Bishop's Message: Saying Yes to God This Christmas
Dear People of the Diocese of Wisconsin,
I heard a radio interview once in which John Lennon, the former Beatle, recalled how he met Yoko Ono. He had been invited by a friend to a conceptual art show. He found one piece of the exhibit particularly intriguing. It was a step ladder that led to a magnifying glass hanging from the ceiling. Lennon climbed the ladder. He looked through the magnifying glass at a small note taped to the ceiling. The note contained one tiny word – yes. Moved by this small declaration of hope, Lennon found the artist – Yoko Ono – and the rest, as they say, is history.
The anticipation of Advent season is about to shift to the celebration of the birth of Jesus. Like that hopeful word that so moved John Lennon, the word God spoke in speaking the Word into the quiet of Mary’s womb, into the insignificant manger in little Bethlehem, and hence into the world, was God’s still, small “yes” to humanity.
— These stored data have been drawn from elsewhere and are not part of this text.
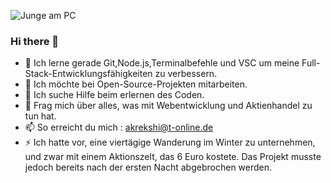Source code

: ![Junge am PC](https://media.giphy.com/media/M9gbBd9nbDrOTu1Mqx/giphy.gif)

### Hi there 👋



- 🌱 Ich lerne gerade Git,Node.js,Terminalbefehle und VSC um meine Full-Stack-Entwicklungsfähigkeiten zu verbessern.
- 👯 Ich möchte bei Open-Source-Projekten mitarbeiten.
- 🤔 Ich suche Hilfe beim erlernen des Coden.
- 💬 Frag mich über alles, was mit Webentwicklung und Aktienhandel zu tun hat.
- 📫 So erreicht du mich : akrekshi@t-online.de
- ⚡ Ich hatte vor, eine viertägige Wanderung im Winter zu unternehmen, und zwar mit einem Aktionszelt, das 6 Euro kostete. Das Projekt musste jedoch bereits nach der ersten Nacht abgebrochen werden.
The Incarnation affirms the fundamental goodness of being human with all our vulnerability, awkwardness, and anguish. There is no aspect of authentic human experience, however mundane, that is not blessed and honored by the divine enfleshment. There is no human experience, however awful, that is Godforsaken – God is with us (Matthew 1:23). At the heart of it all is not silence or indifference, but an exultant and relentless Yes!. God has created us to hear that yes and, in the Incarnation, declared us – each of us – unequivocally worthy of his attention and fellowship. The Word became flesh and lived among us (John 1:14).
To be sure, from our earliest days, humans have responded by ignoring or rejecting God's Yes and preferring in our ignorance and willfulness to speak our own “yes” to ourselves, for ourselves. But we are unable to speak an adequate yes on our own, and our self-referential “yes” invariably fragments into myriad “no's,” resulting in the incoherence of sin. To the obstinate “no” of human violence, selfishness, pride, and greed – of all that refuses or denies God’s Yes – we hear a terrifying and resolute “No!” Our “no” and God’s “No!” finally meet in Jesus on the cross. The human “no” is answered by God’s No! and, in the resurrection of Jesus on Easter morning, God’s fundamental, relentless Yes to humanity (indeed, to all creation) is reasserted.
This season we celebrate God’s yes coming quietly into our midst in the birth of Jesus. And we rejoice that that yes has resounded through the centuries and rings in our own hearts. And we recommit ourselves to responding to God’s yes with our own yes – to God, to all other human beings, and to the rest of creation.